## [Aim of the exercise]
Among the entries below, how many lines include "Disable"? Answer with the number only.

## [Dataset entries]
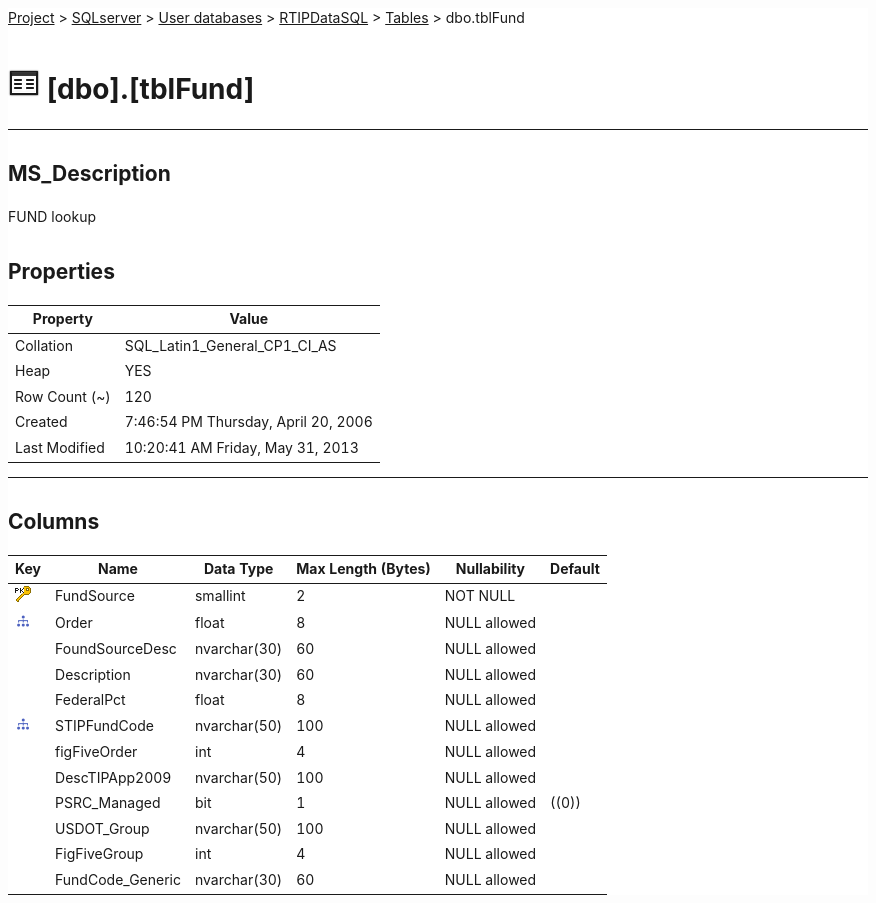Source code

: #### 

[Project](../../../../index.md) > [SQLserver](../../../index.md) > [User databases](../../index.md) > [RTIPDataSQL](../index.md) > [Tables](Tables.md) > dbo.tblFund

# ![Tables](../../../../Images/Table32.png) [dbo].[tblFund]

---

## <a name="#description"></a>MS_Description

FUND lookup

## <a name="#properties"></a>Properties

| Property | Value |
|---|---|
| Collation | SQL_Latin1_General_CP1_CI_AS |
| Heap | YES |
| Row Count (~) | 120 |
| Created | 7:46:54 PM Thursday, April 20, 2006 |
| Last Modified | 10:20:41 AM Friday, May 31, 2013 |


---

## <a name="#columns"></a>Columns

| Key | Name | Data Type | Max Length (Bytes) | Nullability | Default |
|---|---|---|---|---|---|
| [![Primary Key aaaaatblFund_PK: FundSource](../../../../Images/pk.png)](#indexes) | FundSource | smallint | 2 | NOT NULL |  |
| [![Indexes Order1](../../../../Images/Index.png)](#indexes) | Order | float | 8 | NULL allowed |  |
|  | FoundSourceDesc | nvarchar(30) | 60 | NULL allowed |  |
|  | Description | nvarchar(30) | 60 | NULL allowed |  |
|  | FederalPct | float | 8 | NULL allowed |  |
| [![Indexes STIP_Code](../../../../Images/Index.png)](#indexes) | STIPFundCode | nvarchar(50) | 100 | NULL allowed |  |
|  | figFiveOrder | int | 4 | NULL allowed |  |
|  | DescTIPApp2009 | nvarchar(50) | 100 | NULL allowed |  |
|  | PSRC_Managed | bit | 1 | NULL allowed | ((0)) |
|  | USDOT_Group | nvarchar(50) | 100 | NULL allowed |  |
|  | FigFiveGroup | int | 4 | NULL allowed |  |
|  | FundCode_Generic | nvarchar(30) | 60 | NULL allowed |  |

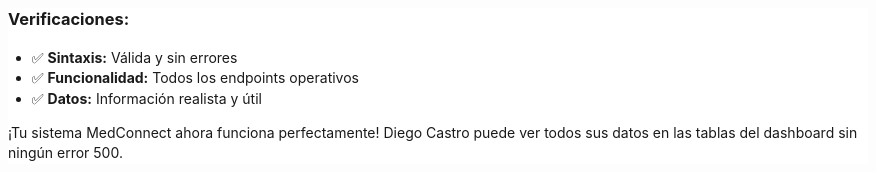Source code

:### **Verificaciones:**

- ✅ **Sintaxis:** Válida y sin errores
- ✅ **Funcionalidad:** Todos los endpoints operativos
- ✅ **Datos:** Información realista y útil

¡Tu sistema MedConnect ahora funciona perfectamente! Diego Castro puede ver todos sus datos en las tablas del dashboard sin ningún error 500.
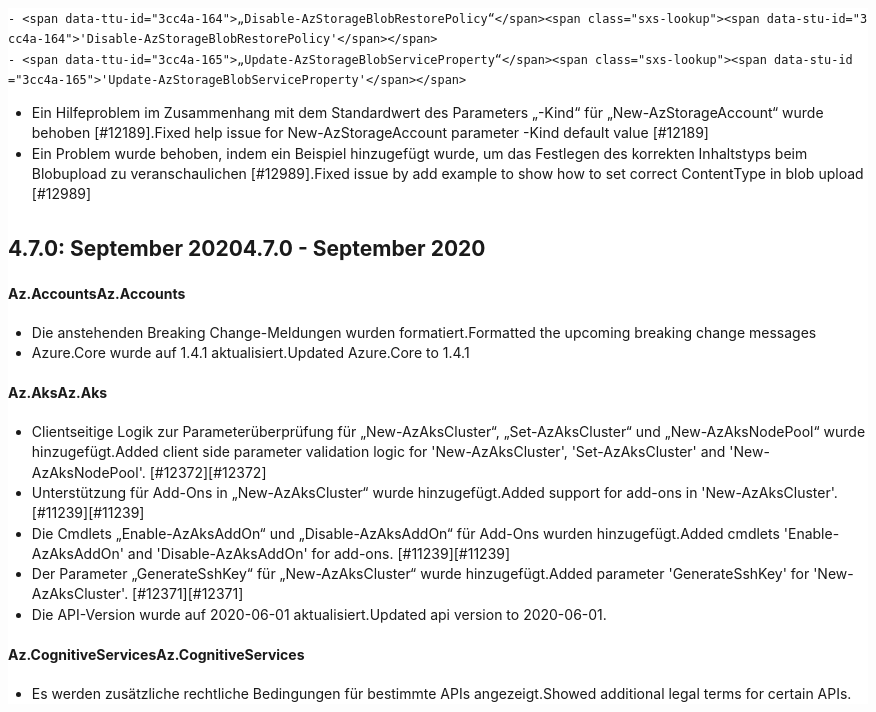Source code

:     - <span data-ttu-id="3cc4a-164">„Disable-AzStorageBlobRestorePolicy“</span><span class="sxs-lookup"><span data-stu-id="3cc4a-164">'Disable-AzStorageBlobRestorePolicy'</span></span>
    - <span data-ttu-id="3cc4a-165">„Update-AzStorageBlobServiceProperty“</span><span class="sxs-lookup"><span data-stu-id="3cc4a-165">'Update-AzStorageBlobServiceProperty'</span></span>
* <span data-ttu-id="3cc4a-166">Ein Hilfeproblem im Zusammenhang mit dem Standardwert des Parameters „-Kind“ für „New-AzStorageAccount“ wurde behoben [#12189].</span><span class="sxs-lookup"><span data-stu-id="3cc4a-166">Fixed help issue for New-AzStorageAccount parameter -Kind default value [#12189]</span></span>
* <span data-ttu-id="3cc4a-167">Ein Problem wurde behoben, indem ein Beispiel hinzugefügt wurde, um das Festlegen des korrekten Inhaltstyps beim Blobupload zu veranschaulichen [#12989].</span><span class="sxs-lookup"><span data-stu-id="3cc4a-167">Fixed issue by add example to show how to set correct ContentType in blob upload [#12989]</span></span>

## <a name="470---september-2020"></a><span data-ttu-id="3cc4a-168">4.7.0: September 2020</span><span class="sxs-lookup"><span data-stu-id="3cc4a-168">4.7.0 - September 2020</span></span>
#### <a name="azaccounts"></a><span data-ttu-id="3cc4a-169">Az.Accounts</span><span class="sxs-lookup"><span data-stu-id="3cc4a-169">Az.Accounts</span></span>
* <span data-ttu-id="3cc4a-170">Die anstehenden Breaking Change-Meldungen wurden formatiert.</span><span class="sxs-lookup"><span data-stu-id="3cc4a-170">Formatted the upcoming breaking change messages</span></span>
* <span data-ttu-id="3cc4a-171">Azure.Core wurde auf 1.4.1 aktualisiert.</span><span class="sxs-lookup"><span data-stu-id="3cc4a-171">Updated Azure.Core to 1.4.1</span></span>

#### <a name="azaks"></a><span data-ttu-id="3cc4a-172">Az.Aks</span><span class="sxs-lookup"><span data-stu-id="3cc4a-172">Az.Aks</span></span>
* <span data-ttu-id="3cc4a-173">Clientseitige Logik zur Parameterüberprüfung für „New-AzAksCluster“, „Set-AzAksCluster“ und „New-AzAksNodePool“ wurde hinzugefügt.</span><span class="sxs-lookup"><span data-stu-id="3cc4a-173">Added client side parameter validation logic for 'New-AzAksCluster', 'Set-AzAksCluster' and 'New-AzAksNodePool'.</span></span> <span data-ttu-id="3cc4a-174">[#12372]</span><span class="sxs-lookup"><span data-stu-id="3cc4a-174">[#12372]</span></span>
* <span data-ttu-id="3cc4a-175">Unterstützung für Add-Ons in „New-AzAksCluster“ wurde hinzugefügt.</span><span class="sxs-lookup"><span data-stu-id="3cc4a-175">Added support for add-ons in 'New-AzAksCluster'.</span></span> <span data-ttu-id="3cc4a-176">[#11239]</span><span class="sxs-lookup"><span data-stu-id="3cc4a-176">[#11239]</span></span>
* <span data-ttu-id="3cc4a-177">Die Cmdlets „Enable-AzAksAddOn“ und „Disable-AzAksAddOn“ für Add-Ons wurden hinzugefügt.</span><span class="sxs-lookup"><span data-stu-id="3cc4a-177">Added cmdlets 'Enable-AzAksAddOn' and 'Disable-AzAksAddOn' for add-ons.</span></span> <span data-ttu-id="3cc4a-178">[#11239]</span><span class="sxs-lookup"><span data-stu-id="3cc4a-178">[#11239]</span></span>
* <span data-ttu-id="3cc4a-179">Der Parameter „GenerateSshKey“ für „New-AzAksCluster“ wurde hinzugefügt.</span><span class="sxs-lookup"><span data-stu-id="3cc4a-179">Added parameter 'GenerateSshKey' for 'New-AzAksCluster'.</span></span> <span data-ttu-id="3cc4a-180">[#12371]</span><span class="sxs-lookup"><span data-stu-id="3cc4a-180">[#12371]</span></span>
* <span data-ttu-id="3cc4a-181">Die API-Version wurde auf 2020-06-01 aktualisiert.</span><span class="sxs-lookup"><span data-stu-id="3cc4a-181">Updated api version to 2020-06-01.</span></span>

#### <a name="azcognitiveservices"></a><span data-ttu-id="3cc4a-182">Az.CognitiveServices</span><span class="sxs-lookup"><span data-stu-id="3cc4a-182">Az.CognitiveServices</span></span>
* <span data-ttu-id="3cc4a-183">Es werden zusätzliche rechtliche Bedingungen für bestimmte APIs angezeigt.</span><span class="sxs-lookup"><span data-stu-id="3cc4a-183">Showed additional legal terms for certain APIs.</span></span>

## [Final answer]
2